§ **Excerpt provided**
──────────────────────────────

Thursday, 29 October 2009

Sci Fi and Literature: They're Both Genres

I just read this interesting article on Science Fiction and Fantasy Media by Ellen Datlow. It's about how literary authors, editors, reviewers and readers just can't get their head around the fact that science fiction and fantasy novels have just as much to offer readers and society as the literature genre does (yes, literature is a genre, it has it's own section in bookshops and is marketed that way, don't kid yourself that it is otherwise).

The article made me think of something an English teacher said to my class once in high school, that when William Shakespeare was writing plays most of his audience thought that his stories were unfolding there and then, and couldn't understand the concept of tales being set in other places and times. I asked the teacher this is how the modern world saw science fiction, as it is often set in other places and times, and all of them imagined and that maybe most people couldn't get their head around the fact that these stories are set in make-believe lands. He said it was completely different, because science fiction wasn't a real genre.

In highschool I used to quote science fiction books in my essays, until I was told that I would not be well received by my examiners if I did that and that I would score poorly. So I stopped only in terms of self interest, but felt that I was betraying something fundamental by doing so. That something was wrong with society's ideas on fostering creativity.

──────────────────────────────

Records drawn from a data source
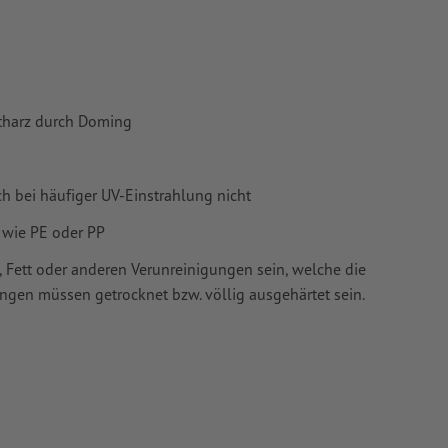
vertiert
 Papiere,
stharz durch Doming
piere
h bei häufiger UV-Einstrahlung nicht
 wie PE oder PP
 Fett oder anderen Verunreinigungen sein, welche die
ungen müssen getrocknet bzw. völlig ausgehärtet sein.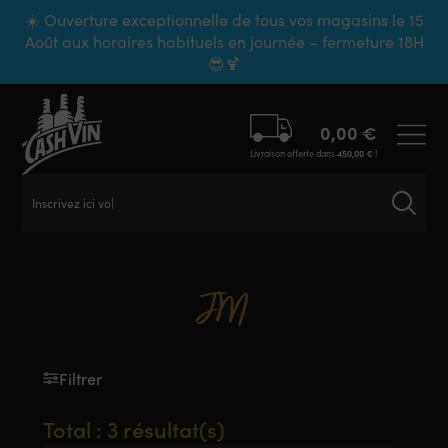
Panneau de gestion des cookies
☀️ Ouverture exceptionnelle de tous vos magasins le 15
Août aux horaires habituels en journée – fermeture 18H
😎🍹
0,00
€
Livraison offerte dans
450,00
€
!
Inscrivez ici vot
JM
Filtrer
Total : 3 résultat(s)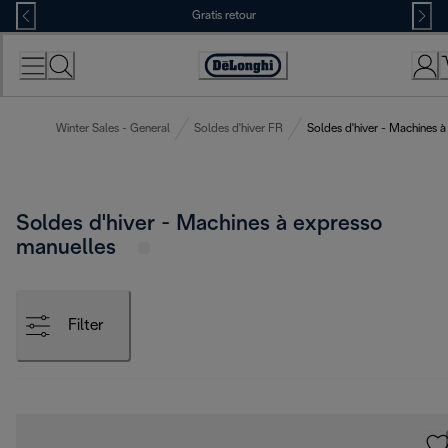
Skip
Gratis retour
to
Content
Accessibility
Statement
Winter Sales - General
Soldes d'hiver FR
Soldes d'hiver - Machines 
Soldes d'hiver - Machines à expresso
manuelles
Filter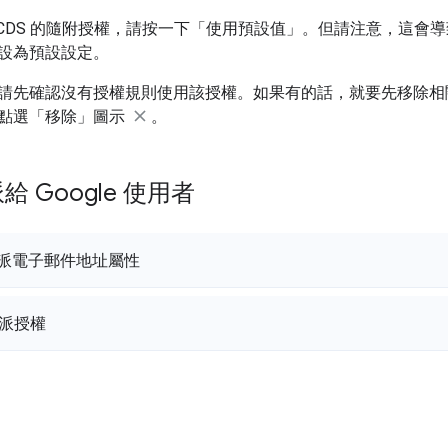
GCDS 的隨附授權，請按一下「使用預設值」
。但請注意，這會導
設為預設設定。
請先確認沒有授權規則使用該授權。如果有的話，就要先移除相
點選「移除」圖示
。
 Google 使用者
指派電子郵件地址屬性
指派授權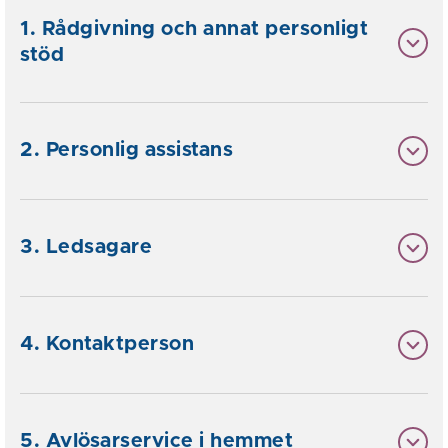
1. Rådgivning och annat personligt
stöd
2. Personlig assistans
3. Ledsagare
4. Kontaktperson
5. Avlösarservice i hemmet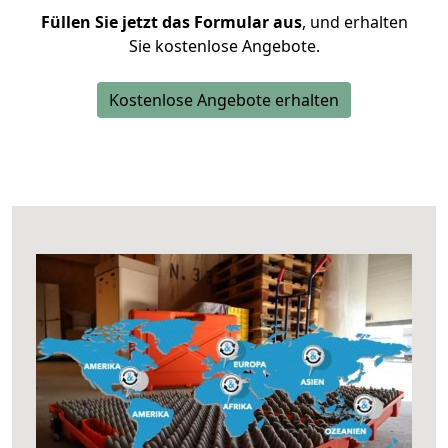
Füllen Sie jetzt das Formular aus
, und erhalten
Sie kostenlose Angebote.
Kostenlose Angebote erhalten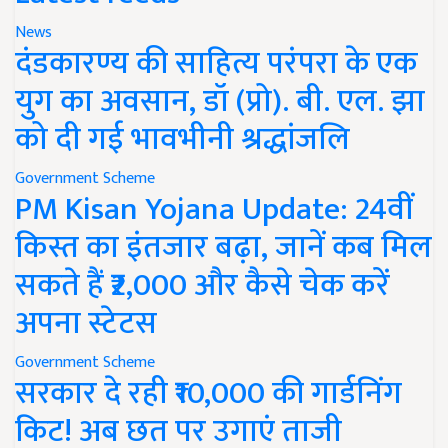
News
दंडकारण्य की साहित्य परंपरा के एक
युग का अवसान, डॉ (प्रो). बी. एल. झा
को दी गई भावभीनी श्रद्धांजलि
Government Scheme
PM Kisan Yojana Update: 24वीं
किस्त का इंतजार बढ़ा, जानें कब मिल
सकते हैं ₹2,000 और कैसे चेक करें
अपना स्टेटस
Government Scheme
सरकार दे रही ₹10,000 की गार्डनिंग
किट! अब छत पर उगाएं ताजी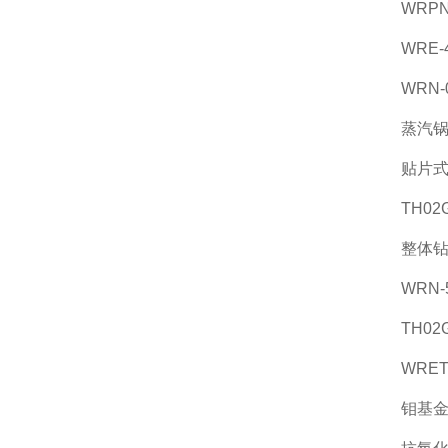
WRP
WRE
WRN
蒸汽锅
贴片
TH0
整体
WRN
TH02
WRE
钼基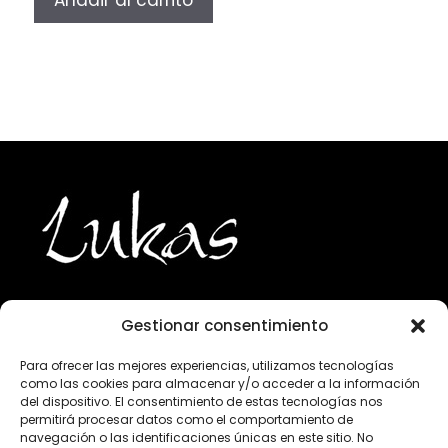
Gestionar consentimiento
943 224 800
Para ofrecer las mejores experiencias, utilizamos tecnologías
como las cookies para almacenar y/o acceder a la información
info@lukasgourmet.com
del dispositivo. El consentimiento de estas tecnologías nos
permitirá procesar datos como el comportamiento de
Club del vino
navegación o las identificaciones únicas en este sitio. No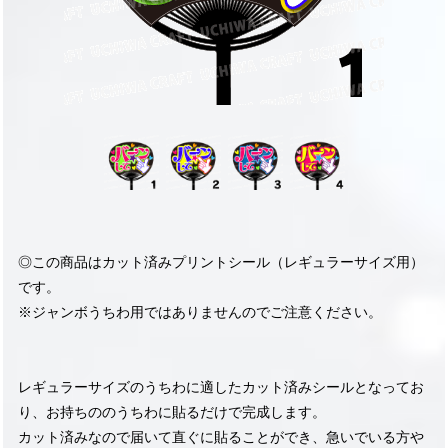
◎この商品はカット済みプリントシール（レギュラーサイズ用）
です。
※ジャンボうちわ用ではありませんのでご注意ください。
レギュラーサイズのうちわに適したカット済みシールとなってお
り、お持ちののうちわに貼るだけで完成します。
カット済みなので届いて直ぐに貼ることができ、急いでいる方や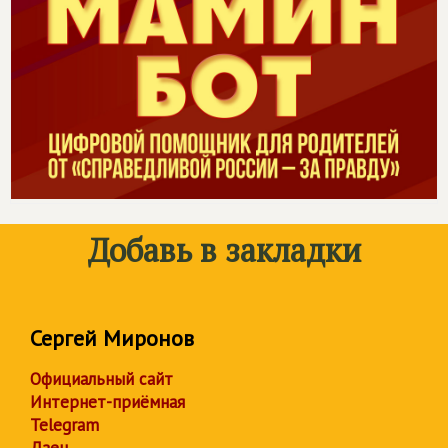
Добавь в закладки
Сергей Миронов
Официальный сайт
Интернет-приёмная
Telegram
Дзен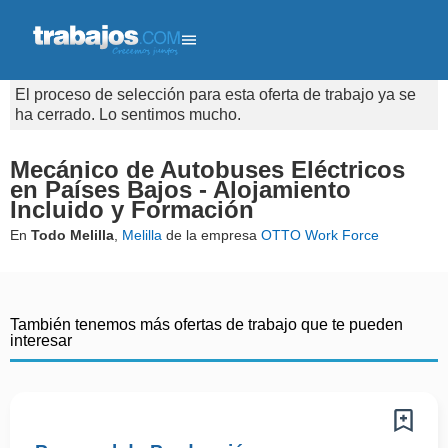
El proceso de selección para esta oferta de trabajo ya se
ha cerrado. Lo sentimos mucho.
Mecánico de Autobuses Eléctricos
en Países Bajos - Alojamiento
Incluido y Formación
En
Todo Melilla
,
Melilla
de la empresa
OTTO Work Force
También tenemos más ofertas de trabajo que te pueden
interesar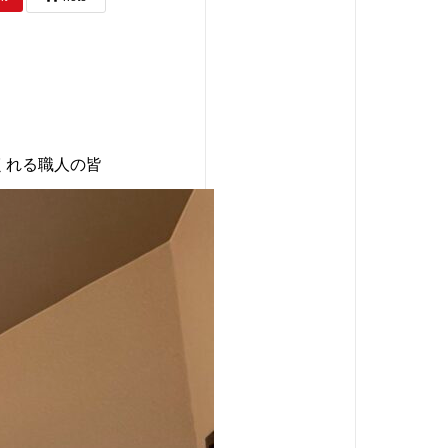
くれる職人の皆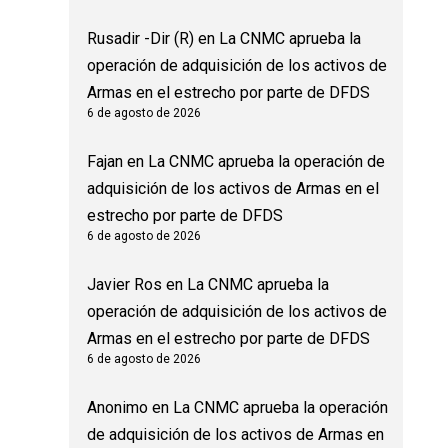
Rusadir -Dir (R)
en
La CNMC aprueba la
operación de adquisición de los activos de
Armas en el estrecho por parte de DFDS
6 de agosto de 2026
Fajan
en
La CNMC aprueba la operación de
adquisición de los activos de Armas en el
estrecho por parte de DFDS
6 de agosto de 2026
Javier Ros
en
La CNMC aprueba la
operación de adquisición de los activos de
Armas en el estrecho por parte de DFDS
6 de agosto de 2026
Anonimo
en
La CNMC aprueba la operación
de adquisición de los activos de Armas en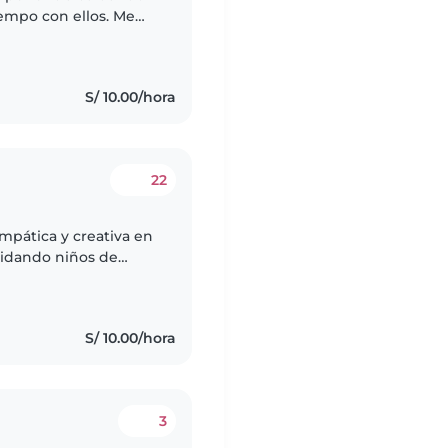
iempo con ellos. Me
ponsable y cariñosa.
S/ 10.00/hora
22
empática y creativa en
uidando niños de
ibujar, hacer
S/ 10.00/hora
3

──────────────────────────────

§ **Directions**
**A)** In the post, why did the English teacher say the comparison to Shakespeare's audience was completely different?
**B)** Summarize the post in two sentences.
**C)** Reproduce the stretch of the post from "Thursday, 29 October" through "it is otherwise).".

§ **Answers for this exercise**
**A)** He said science fiction wasn't a real genre.

**B)** After reading an article by Ellen Datlow on how literary authors, editors, reviewers and readers fail to accept that science fiction and fantasy have as much to offer as literature, the writer argues that literature is itself a genre. The writer recalls a high school English teacher dismissing science fiction as not a real genre, and being warned that quoting science fiction books in essays would lead to poor scores, a warning the writer heeded out of self-interest while feeling it betrayed something fundamental.

**C)**
Thursday, 29 October 2009

Sci Fi and Literature: They're Both Genres

I just read this interesting article on Science Fiction and Fantasy Media by Ellen Datlow. It's about how literary authors, editors, reviewers and readers just can't get their head around the fact that science fiction and fantasy novels have just as much to offer readers and society as the literature genre does (yes, literature is a genre, it has it's own section in bookshops and is marketed that way, don't kid yourself that it is otherwise).